Iraq withdrawal: spinning on empty

Last week, while the candidates fought gallantly to out-patriotize each other, Iraq again percolated to the top of the campaign gabfest.

It all started with a single word, of course: While stumping in Fargo, N.D., Barack Obama said he might at some point "refine" his policies on Iraq withdrawal, which calls for pulling troops out over a 16-month timeframe.

Instantly, reporters were grilling the candidate on what he meant by "refine": Grasping for wiggle room? Backtracking on his previous dovishness?

McCain's campaign seized the moment by declaring, "Barack Obama reversed [his Iraq] position, proving once again that his words do not matter." Yet tucked into that accusation was the cheerful supposition that Obama had "adopted John McCain’s position" that immediate withdrawal might "risk the progress we have made in Iraq."

Associated Press reporter Jennifer Loven placed the "refine" comment in a list of supposed Obama "shifts" on hot-button issues, including executing child rapists, public campaign financing, and late-term abortions.

But Steve Benen at the Carpetbagger Report pointed out that Obama's Iraq wiggle room didn't just spontaneously appear, citing similar previous remarks from Susan Rice, Obama's foreign policy adviser. Moreover, he added, a commander in chief's willingness to refine a plan isn't political anathema but common sense.

"...he crafted a withdrawal policy nearly two years ago. Of course it’s going to be refined based on changing conditions."

On Liberal Values, blogger Ron Chisud said overzealous reporters were

"resorting to trivialities in making an issue over whether Obama will get out in exactly sixteen months, along with being incorrect if they claim that this represents a change in his position."

Obama's 16-month plan is not exactly radical. Many mainstream analysts and even conservatives in Washington have actively discussed ending the occupation as conditions in Iraq have deteriorated. At the same time, while reporters have been swarming like flies around every alleged flip-flop, they've been noticeably quieter in discussing the actual merits of any exit strategy. When it comes to Iraq, maybe the logistics of withdrawal just aren't as newsworthy as the fact that politicians change their minds.

So is anyone talking about what a withdrawal timetable would actually look like? When and how, with whom and how much?

The Task Force for a Responsible Withdrawal from Iraq, a group of officials and policy experts drawn from research and advocacy organizations, Congress, and academia, gave itself a challenge earlier this year: figure out how to get out within 12 to 18 months. Their plan recognizes the uncertainties surrounding the situation on the ground, but spells out concrete steps to leaving Iraq through the cooperation of the international community.

In a recent issue of American Conservative magazine, Lawrence Korb, assistant secretary of defense in the Reagan administration, now a senior fellow at the liberal think tank Center for American Progress, put forth an exit strategy based on "gradually withdrawing forces from the outer geographic sectors first, with the goal of reducing our military footprint and consolidating our presence before our final departure."

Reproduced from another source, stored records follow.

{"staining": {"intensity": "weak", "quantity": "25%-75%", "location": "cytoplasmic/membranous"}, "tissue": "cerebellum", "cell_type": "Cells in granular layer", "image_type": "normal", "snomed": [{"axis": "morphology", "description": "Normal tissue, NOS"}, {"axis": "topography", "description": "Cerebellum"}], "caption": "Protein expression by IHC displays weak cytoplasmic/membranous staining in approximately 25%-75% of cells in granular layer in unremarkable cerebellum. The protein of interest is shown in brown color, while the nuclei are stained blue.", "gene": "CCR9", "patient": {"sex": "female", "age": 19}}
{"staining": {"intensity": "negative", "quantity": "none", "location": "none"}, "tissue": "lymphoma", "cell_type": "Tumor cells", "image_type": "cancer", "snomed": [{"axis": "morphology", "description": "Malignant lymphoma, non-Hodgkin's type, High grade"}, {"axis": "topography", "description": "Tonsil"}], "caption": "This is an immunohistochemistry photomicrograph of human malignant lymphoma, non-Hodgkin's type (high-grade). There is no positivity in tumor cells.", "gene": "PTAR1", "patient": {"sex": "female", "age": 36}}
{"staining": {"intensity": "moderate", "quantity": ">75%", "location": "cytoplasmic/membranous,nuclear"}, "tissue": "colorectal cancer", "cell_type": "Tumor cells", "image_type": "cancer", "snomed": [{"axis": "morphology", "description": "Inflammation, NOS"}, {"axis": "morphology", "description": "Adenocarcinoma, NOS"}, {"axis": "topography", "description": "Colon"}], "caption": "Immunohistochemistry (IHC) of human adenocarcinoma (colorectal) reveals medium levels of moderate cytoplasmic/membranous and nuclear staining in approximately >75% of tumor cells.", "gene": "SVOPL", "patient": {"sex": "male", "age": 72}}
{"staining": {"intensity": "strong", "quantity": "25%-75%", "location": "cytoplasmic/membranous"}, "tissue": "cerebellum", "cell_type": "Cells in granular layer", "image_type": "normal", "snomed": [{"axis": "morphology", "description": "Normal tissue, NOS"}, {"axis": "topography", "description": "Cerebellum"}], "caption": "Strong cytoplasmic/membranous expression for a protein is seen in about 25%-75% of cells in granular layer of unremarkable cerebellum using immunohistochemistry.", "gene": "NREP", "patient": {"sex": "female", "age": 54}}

Such a plan, he argued, would "could be done safely in 10 to 12 months."

The progressive news magazine MotherJones has also done a nitty-gritty rundown of the logistics of withdrawal, canvassing experts on different scenarios for a military pullout, from "the sooner the better" to "stay the course."

A presidential campaign seems like an ideal platform for candidates to be examined not just in terms of "decisiveness," but on the quality of their decisions; voters, after all, get only one chance to decide who will be the Decider for the next four years. But to the engines of the news media, apparently, flips and flops spin better than pros and cons.